Reproduce the text of every entry below word for word, leaving out the pictures.

*** DATA EXTRACT ***

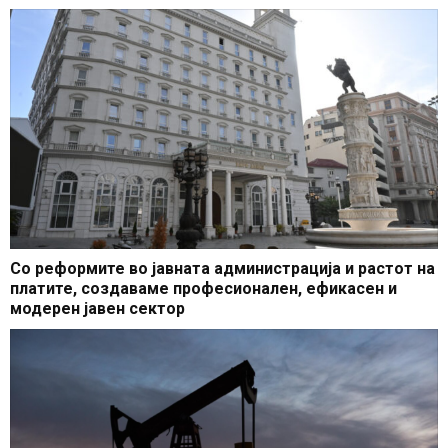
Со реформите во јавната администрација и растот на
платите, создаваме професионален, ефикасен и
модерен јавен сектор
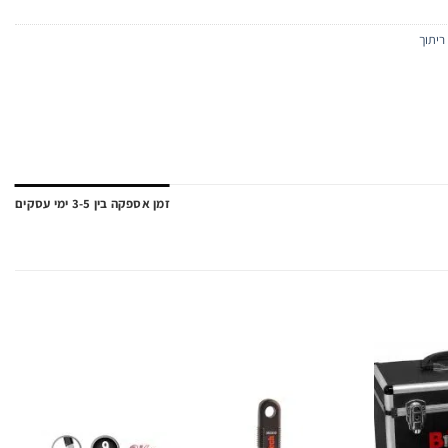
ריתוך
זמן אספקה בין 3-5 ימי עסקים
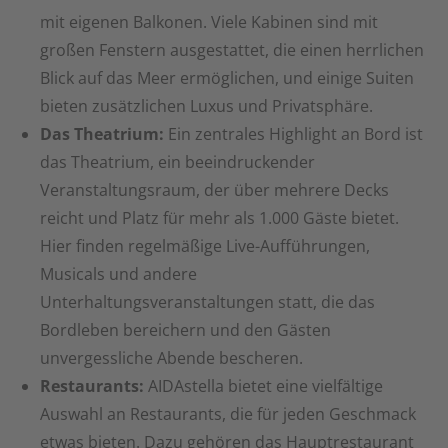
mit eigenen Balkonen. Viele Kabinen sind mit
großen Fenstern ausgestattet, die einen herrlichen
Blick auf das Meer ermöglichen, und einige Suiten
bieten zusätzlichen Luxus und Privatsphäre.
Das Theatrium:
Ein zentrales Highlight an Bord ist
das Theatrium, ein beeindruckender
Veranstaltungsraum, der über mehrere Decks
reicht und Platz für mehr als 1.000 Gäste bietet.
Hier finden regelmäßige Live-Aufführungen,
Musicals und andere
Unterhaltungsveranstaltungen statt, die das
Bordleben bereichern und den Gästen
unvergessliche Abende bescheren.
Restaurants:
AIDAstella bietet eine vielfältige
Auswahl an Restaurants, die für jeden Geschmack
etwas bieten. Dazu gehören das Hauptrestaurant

***

THE ANSWER –
Со реформите во јавната администрација и растот на
платите, создаваме професионален, ефикасен и
модерен јавен сектор
ריתוך
זמן אספקה בין 3-5 ימי עסקים
mit eigenen Balkonen. Viele Kabinen sind mit
großen Fenstern ausgestattet, die einen herrlichen
Blick auf das Meer ermöglichen, und einige Suiten
bieten zusätzlichen Luxus und Privatsphäre.
Das Theatrium:
Ein zentrales Highlight an Bord ist
das Theatrium, ein beeindruckender
Veranstaltungsraum, der über mehrere Decks
reicht und Platz für mehr als 1.000 Gäste bietet.
Hier finden regelmäßige Live-Aufführungen,
Musicals und andere
Unterhaltungsveranstaltungen statt, die das
Bordleben bereichern und den Gästen
unvergessliche Abende bescheren.
Restaurants:
AIDAstella bietet eine vielfältige
Auswahl an Restaurants, die für jeden Geschmack
etwas bieten. Dazu gehören das Hauptrestaurant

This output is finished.